The date was in mid-November, Bob’s birthday actually, and to mark the occasion, we decided to get out in the field for some birding. Little did we know that a diminutive Northern Saw-whet Owl would make our day!
Bob and I always keep an eye out for owls when walking forest trails. This is no easy task as there are endless possible perches and trees to hide within. As we scan our surroundings, our heads resemble those of a bobblehead doll. All species of owls are so well camouflaged that it is nearly impossible to detect them.
The day started out very cold but sunshine promised to help keep us warm. Alas, the wind got up with brutal gusts chilling us despite our layers of clothing. Sunshine gave way to a heavy snow shower that limited visibility.
Bob and I were not deterred even though there seemed to be little bird activity. Everything was hunkered down trying to keep warm.
As we walked one stretch of a trail with Bob in the lead, he passed a small stand of rather young pine trees. As always, two sets of eyes are better than one, and as I brought up the rear, I glanced to my right and was startled to see this Northern Saw-whet Owl staring at me.
I believe the Saw-whet Owl was equally as surprised judging by its wide-eyed appearance.
I hastened to get closer to Bob to alert him to the presence of the Northern Saw-whet Owl, and we returned quietly to the vicinity of the owl’s perch making every attempt to keep our distance and prevent distressing the owl.

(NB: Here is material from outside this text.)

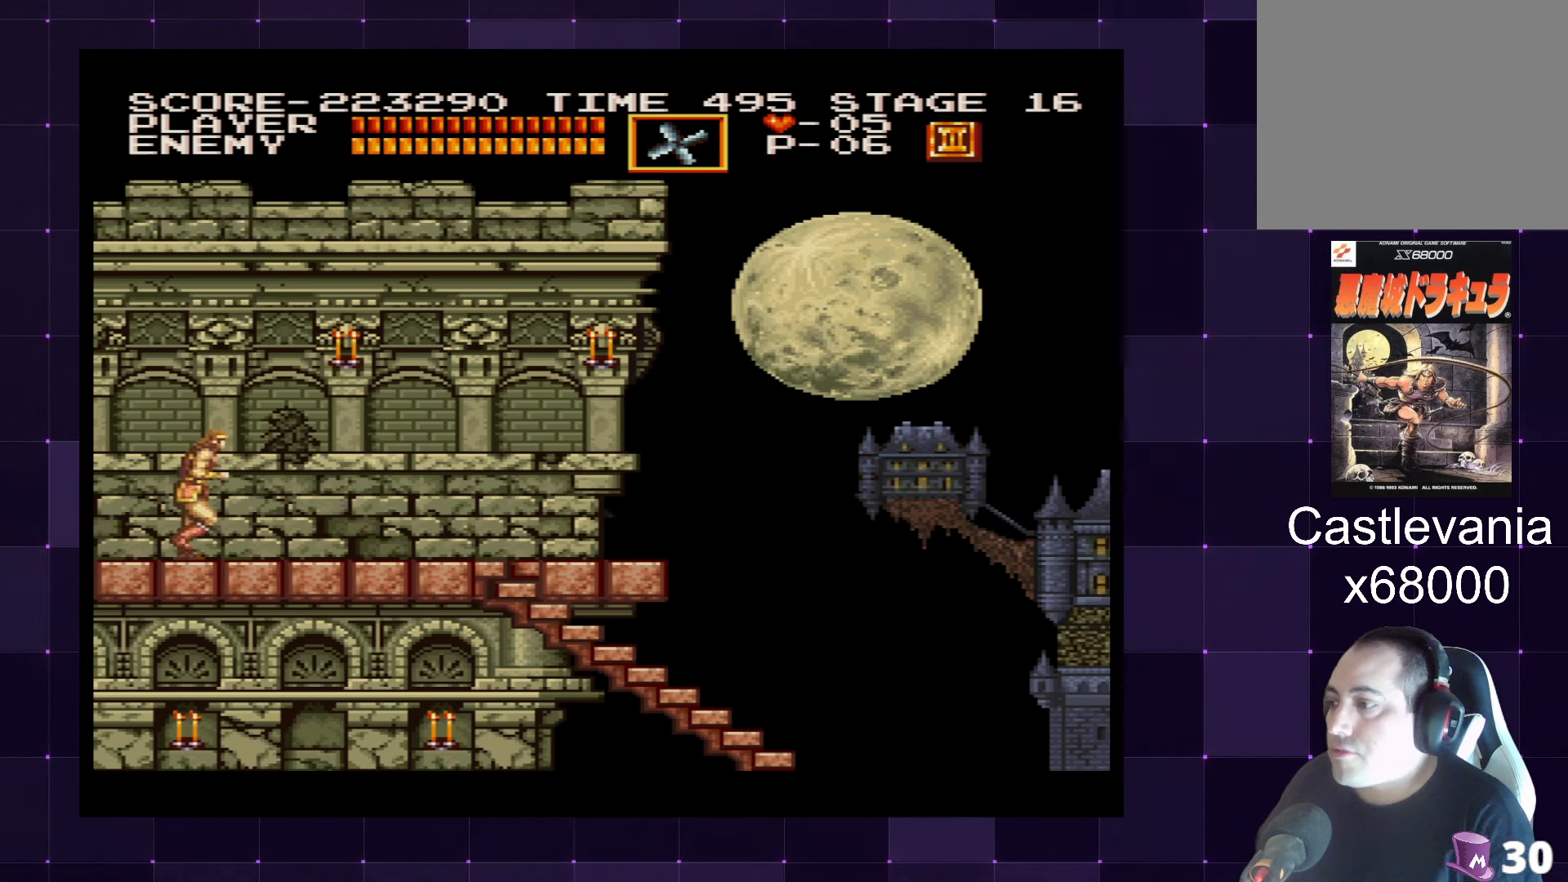
{"buttons": [], "left_stick": "center", "right_stick": "center", "events": [[134, "SQUARE", "down"], [217, "CROSS", "up"], [250, "SQUARE", "up"], [317, "DPAD_UP", "up"]]}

Our movements were carried out slowly and quietly while the Northern Saw-whet Owl scrutinized our actions. Bob and I were so thankful that the little owl had chosen a perch where no twigs obscured our view.
Northern Saw-whet Owls must conserve their energy throughout the daylight hours in order to keep warm, avoid detection by predators, and to be ready for hunting once dusk falls.
After a few short minutes of photographing the Northern Saw-whet Owl, Bob and I retreated back along the trail and continued hiking for another hour or so.
A quick check back before heading home revealed an empty branch where the Owl had been. A search of the area seemed futile until I noticed a wee face peeking out from behind a narrow tree trunk. It appeared that the Northern Saw-whet Owl had gone in search of a warmer perch because where it now sat, rays of late-afternoon sunshine filtered through the tangle of branches. We left the Northern Saw-whet Owl huddled contentedly out of the wind as it waited for the sun to set.